What a great day I had last Thursday, at that special place for Sea Otters: Moss Landing and Elkhorn Slough. My photography friends and I were greeted with a nice sunny day, an unusual occurrence of late with the winter storms that have been coming into the West Coast in waves.
Viewpoint is a critical component, getting low and down into the sea otter’s visual world makes a big difference in the final image.
Luck, talent, and patience too, especially patience to wait for the right moment, goes into creating a provocative image.
Even more than these attributes; it is about having a special spiritual feeling for a place or the animal you are photographing. It’s really all about love!
Sometimes you are privileged to enter into the world of another animal, so it was for me On Valentine’s Day! I witnessed a mother’s love, a mother sea otter’s love and deep imbibing care for her young otter pup.
I saw in the wild for the first time a mother otter pushing mussels and other shellfish to her little one, perhaps for the first time…and it looked at these gifts with curious eyes full of wonder.
Witnessing this moment was incredible privilege, and to capture it forever in an image was just as exciting. I hope these images convey the emotion and feeling that I felt while taking them.
There is something special about sea otters that touches our hearts and stirs our souls… especially the young pups, you can’t look into their eyes and not be moved–their squeaky calls of alarm when they miss place their mothers, calls deep into the being of every person that has heard that sound.
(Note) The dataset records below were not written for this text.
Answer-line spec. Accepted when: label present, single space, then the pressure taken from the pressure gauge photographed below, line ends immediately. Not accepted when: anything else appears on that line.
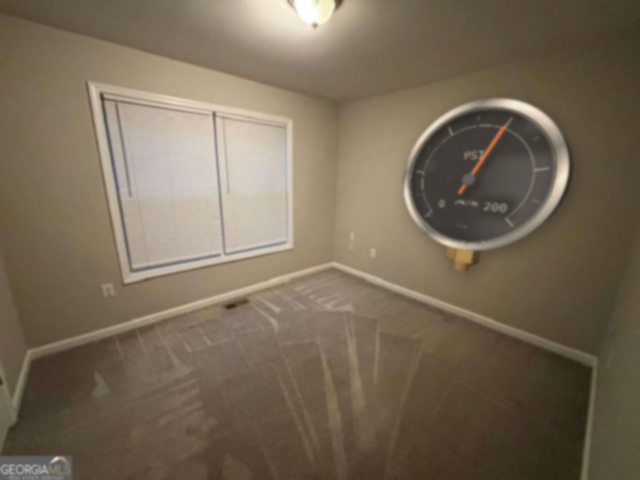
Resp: 120 psi
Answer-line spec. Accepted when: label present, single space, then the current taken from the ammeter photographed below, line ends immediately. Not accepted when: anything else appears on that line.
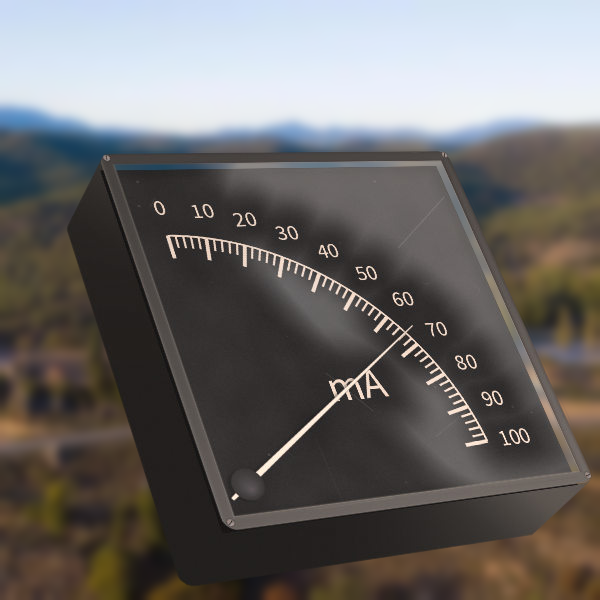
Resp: 66 mA
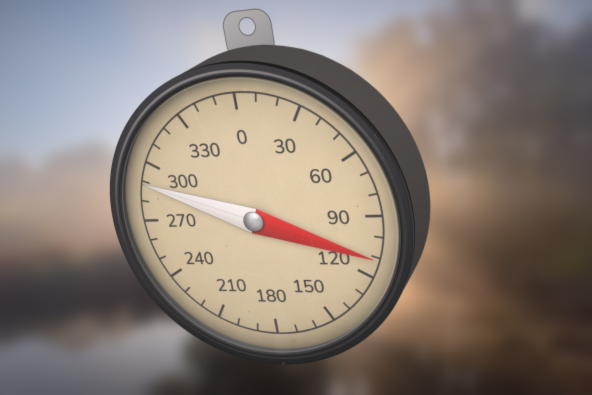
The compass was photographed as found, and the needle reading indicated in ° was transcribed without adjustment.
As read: 110 °
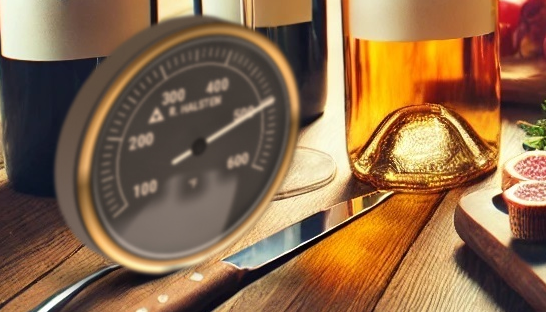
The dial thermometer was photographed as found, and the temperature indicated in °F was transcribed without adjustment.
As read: 500 °F
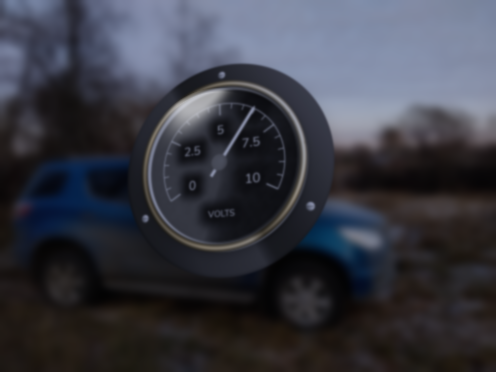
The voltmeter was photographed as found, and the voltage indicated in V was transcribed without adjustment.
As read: 6.5 V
Why do we think sea otters are so cute, so enduring? It’s their faces, their flat noses and pudgy faces subconsciously remind us of our own babies…
Where do you photograph sea otters? Where can you get up close and capture images that evoke these human feelings? There are many places; my favorite one is Moss Landing and Elkhorn Slough.
Across from highway one and the Whole Enchilada Restaurant is a boat dock area where sometimes the otters rest and hang out. I have even seen them mating here twice. Because the land area next to the water is low and the otters aren’t far away, you can good images here. The downsides are that they aren’t always there, and good sightings can draw big crowds and attract passersby from the nearby road.
Under the bluffs below Jetty Road is a very good place to see lots of otters, they usually raft up there and you can see twenty or thirty or more sometimes—quite a sight. A must stop for those who have never seen a raft of otters.
The best way to photograph otters is from a kayak. You can get down at water level, and have a less condescending viewpoint in your images. Photographing from a Kayak does present issues and dangers: choppy and rough water, stiff breezes, and a unbalanced boat, and this could result in a lens and camera body easily in Elkhorn Slough’s waters. Remember wildlife viewing rules prohibit close approach making necessary the use of long telephoto lenses.
“When you encounter an animal in the wild, you represent all of that individual’s cumulative experiences with humans, and you are adding to that experience with your own actions.”*
Elkhorn Safari Tours offer tours up the slough on a flat pontoon boat where you can photograph lots of wildlife and many species of birds, including sea otters that happen to be feeding close by. I think I have been on Capitan Yohn’s boat at least seven or eight times over the years. Elkhorn Slough is a beautiful and special natural place worth experiencing even without photography.